A: One of the biggest constraints for businesses in our country is what we call unplanned expansion and diversification. You start off doing very well—your business performs strongly, bankers love you, and you have access to loans easily. Along the way, however, you feel tempted to tap into every opportunity.
For instance, if someone is selling land nearby, you might want to buy it. Because the bank trusts you, it will give you a loan in 24 hours. That combination—emotional decisions to buy opportunities and easy access to loans—can be dangerous. Without proper records, planning, or clear objectives, this leads to financial diversion from a successful business.
You might invest in ventures with longer return periods, creating cash flow difficulties. Then, you may borrow from other sources—microfinance, SACCOs, or even money lenders. What started as a normal bank loan at 25% interest can escalate to much more expensive borrowing, and the business can deteriorate quickly.
Q: You mentioned that some SMEs, when they become market leaders, start taking customers for granted. Could you elaborate?
A: Absolutely. When you are number one in the market, the key is to make every customer feel they are getting value consistently, today, tomorrow, non-stop.

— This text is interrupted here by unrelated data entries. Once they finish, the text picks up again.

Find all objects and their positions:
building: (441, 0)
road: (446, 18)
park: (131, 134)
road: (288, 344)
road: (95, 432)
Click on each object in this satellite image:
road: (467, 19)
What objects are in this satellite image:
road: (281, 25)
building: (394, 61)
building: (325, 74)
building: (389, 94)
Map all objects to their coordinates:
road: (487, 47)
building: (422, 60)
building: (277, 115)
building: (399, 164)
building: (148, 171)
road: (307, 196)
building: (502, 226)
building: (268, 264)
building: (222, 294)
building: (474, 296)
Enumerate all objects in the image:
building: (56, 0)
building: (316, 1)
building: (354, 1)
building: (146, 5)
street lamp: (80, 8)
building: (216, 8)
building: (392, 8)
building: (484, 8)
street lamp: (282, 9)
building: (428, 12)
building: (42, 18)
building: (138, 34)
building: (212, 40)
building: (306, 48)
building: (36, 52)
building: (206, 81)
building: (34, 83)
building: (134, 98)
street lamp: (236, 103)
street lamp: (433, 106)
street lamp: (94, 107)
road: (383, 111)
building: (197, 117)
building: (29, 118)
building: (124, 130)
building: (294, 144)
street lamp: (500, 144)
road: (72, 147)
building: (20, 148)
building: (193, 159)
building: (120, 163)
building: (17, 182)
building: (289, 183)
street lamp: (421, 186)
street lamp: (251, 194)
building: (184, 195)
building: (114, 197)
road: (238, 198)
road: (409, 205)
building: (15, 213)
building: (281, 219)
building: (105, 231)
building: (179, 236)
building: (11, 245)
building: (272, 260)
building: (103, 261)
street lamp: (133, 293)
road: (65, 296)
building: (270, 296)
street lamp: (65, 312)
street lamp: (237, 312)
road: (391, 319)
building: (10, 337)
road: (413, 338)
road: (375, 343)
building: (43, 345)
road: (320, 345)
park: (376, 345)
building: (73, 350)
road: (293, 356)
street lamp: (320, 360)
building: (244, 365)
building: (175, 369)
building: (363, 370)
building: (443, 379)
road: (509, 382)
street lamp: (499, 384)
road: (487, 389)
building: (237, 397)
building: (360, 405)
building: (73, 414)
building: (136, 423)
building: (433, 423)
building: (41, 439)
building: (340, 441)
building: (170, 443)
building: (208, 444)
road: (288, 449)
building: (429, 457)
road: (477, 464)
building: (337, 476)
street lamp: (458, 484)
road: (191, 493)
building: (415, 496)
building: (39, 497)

The challenge comes when your business volumes grow, but your staff, systems, and services do not keep pace. Customers notice—they might have been served in three minutes before, but now it takes 30 minutes.
If you don’t upgrade your systems to match growth, you begin underserving your market. Competitors notice, and that can cause you to lose your position or even exit the market entirely.
Q: Many SMEs struggle with governance and having a board. How important is this?
A: It’s very important. People often think governance structures or an organogram will remove them from “glory,” but in reality, a board lifts you from being lost in details. They ask the right questions about vision, objectives, and planned projects, keeping the business on track.
Boards may ask difficult questions, and owners may feel resistance, but a proper governance structure allows you to distinguish yourself from the business. As your enterprise grows, you can afford to pay for these structures, and failing to do so risks everything. Many businesses take loans of billions but maintain structures meant for operations of tens of millions—that mismatch is dangerous.
Q: What about financial solutions aimed at specific sectors, like manufacturers or agro-loans?
A: Targeting a bank solely at a sector like manufacturers can be misplaced. It takes a long time to build the structure and volume needed. Other banks already provide solutions, and you must match their speed and capacity. Affirmative institutions often provide temporary solutions, serving clients until they move to larger banks.
For agro-loans specifically, SMEs must understand their position in the value chain. If you’re in primary production, the bank will consider risks like climate change. If you’re aggregating crops, you need storage capacity and ways to protect against pests or spoilage.
You also must compete on quality, affordability, and marketing, especially against imported alternatives. Understanding key success factors and risks is crucial—if you don’t, forget the loan. If you do, you can secure and repay it successfully.
Q: In summary, what is the key advice for SMEs looking to grow sustainably?
A: Plan before you expand, maintain proper systems, treat every customer well, embrace governance, and understand the risks and success factors in your sector. Sustainable growth is about discipline, foresight, and execution—not just access to finance.